Open mjy opened 3 years ago
Hm. See if this paper helps with documenting (unambiguously) what is meant by "unknown." Note that #DiSSCo folks are thinking hard about this and want to standardize use of "unknown" across their network if possible. See
Quentin Groom, Mathias Dillen, Helen Hardy, Sarah Phillips, Luc Willemse, Zhengzhe Wu, Improved standardization of transcribed digital specimen data, Database, Volume 2019, 2019, baz129, https://doi.org/10.1093/database/baz129
Table 2 from their paper (regarding Unknown and incomplete data): Missing data terms | Definition | Example |
---|---|---|
unknown | The information is not digitally available. | Empty value in a digital record of unknown provenance |
unknown:undigitized | The information is not digitally available. No attempt has been made to digitize it. | Empty value in a skeletal record to which data still need to be added from the label |
unknown:missing | The information is not digitally available. It appeared to be absent during digitization. | A value of S.D. used by transcription platforms to indicate the absence of a date value |
unknown:indecipherable | The information is not digitally available. It appeared to be present during digitization, but failed to be captured. | An indication made by a transcriber that they failed to transcribe the information |
known:withheld | The information is digitally available, but it has been withheld by the provider. | A georeferenced record for which coordinate data are available but withheld for conservation considerations |
Thanks. All of these are valid assertions, none of these are the assertion of "unknowable" :)
So, a good one for them to try and add!
All of these are valid assertions, none of these are the assertion of "unknowable" :)
Hm. unknown:indecipherable might be why something is "unknowable."
Not the same I think. That is data is present, but computers can't infer on it.
I find this somewhat telling. Rather than start with what curators might tell us, and try to get that in the standard, this seem to start with a digital product, and its nature. I.e. the most basic assertion a curator on the ground needs is "I can not do more with this because the physical thing is destroyed". Everything else for them is "bonus".

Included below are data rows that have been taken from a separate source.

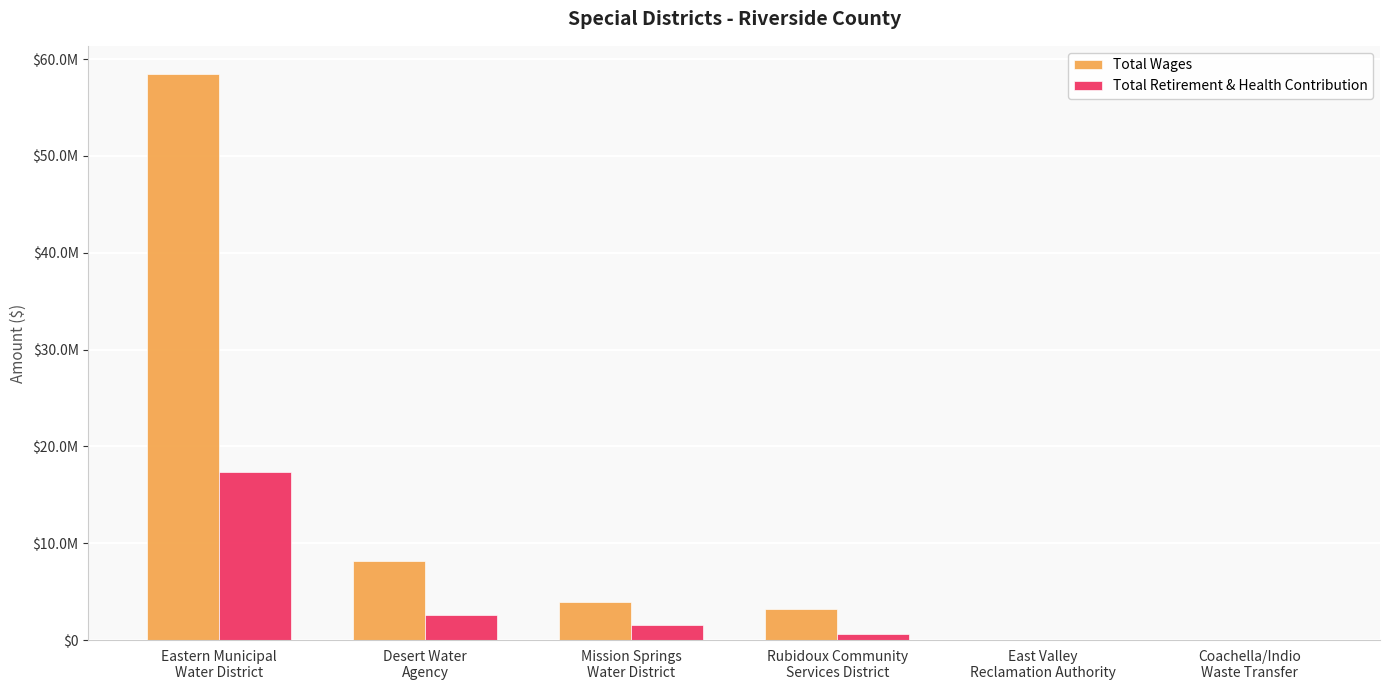

What is the sum of all Total Wages values?

73753288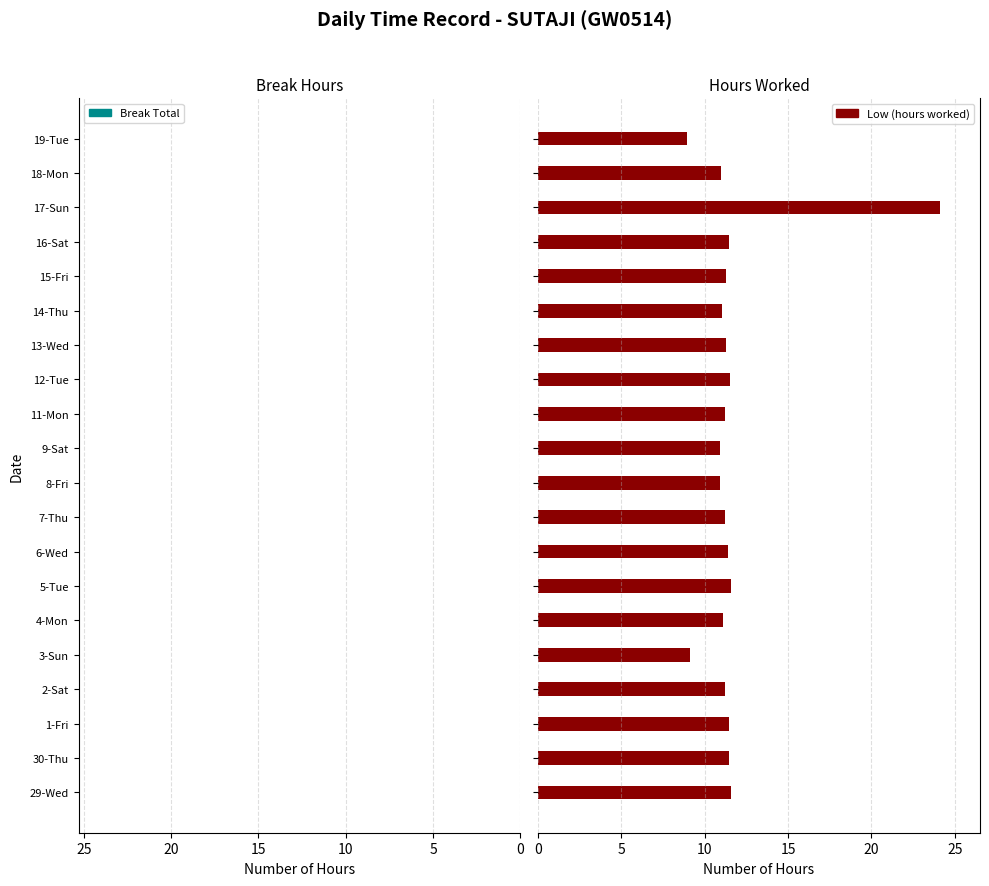

What is the maximum value shown in the chart?

24.1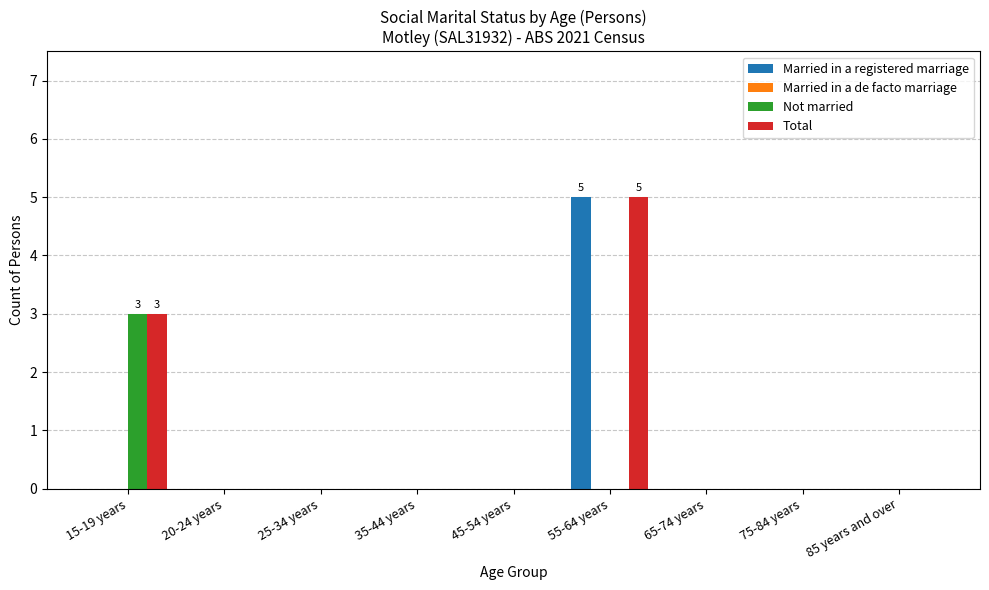

Which series has the largest total across all categories?

Total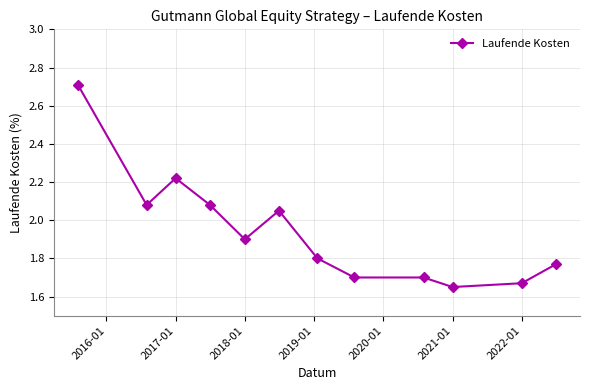

What is the average value?

1.9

At present the semantics are to assign a Confidence with the definition along the lines of "I am confident and assert that that this attribute on this instance of this class is unknowable". Specific confidence levels that extend this concept to add "why?" are possible, for example:
It is perhaps best to use the fewest possible number of reasons as to why something is unknowable, as it is highly doutbful that curating to a finer granularity will actually result in meaningful broader data integration etc. The principal is, minimize the amount of down-stream re-interpretation you are forcing people to do. Downstream consumers of your assertions (e.g. scientists doing science with your data) are going to operate on a few boolean descisions as to wether or not the data are useful for their needs.